Locallunes, 30 de marzo de 2026
Venden sus palmas afuera de los templos
Decenas de vendedores elaboran y venden cientos de palmas tejidas frente a templos de la capital, combinando tradición y comercio
David Álvarez

Son 300 palmas la meta que algunos vendedores se proponen cada Domingo de Ramos en los alrededores del Santuario de la Santa Cruz, quienes, desde un día anterior, provenientes de Guanajuato o el Estado de México se instalan ofreciendo ramos tejidos, lo que simboliza el inicio de la Semana Santa.
Ángel López ha llegado desde Tierra Blanca, en Guanajuato, quien con paciencia y precisión teje cada palma mientras explica el tiempo que le lleva completar su producción cada año.
“Para cada uno nos tardamos unos diez minutos, de un tamaño promedio. Cuando llega esta temporada hacemos 300 en un día, sin dormir, desde la mañana hasta la tarde. Nostros desde ayer estamos aquí vendiendo”, indicó, añadiendo que tienen 13 años vendiendo en la explanada del Santuario de la Santa Cruz, junto a su familia.
Durante la jornada, las palmas recorren manos de niños, jóvenes y adultos que acuden a recibir la bendición en los templos. De 30, 35, 40 pesos, los feligreses compran su palma como parte de esta tradición que, además, da sustento a decenas de familias.
“Somos comerciantes, trabajamos la canasta, todo eso durante el año, y ahorita nomás hacemos la palmita en Domingo de Ramos. Aquí tenemos 13 años viniendo aquí en La Cruz. Nosotros nos dedicamos a esto y cada año esperamos vender muchos más”, relató.
Fabiola, originaria de Valle de Santiago, también en Guanajuato, tiene un proceso menos extenso, aunque solo trabaja ella. Teje cada figura en 30 minutos, dedicándole paciencia; un puesto más pequeño y con cinco años viniendo a este Santuario.

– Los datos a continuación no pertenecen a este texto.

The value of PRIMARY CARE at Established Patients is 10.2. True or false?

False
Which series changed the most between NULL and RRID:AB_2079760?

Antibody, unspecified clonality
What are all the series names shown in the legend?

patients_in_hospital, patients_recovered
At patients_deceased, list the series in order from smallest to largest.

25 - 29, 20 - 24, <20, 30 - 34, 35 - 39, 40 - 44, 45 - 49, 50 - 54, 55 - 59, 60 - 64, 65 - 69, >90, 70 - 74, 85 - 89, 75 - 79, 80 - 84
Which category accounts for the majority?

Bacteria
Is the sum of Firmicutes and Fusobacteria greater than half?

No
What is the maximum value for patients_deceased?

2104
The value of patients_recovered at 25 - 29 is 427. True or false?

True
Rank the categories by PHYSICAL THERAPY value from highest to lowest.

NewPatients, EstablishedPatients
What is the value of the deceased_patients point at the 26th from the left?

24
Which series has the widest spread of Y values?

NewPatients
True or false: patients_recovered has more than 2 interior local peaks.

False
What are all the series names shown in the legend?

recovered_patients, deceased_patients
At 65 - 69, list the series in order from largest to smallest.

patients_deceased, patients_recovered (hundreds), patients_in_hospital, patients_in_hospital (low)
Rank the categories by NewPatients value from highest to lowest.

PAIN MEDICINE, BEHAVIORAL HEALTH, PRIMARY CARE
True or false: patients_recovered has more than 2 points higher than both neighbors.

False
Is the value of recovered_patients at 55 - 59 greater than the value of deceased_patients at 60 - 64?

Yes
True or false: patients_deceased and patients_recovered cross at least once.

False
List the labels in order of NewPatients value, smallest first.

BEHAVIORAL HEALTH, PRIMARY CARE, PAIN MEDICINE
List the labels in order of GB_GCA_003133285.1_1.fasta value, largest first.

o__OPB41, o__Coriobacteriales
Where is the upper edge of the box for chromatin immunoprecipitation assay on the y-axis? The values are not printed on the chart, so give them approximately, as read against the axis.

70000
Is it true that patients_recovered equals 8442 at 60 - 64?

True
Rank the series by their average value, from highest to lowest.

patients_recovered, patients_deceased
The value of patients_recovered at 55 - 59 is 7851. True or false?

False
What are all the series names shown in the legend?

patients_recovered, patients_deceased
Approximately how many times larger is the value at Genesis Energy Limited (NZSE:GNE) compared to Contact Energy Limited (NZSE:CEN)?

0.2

“Yo soy de Valle de Santiago; nos venimos cada año aquí desde hace cinco. Aquí se nos da bien la venta de cada palmita. Me tardo alrededor de media hora en hacer todo. Necesito, para que salga la inversión, hacer unas 200, y conn eso es una buena venta”, detalló.
El movimiento de palmas tejidas, entre manos que las compran y manos que las crean, convierte el Domingo de Ramos en un espacio de tradición, trabajo y comercio, donde cada ramo vendido refleja la dedicación de los artesanos que, cada año, se aseguran de que los feligreses puedan mantener esta costumbre.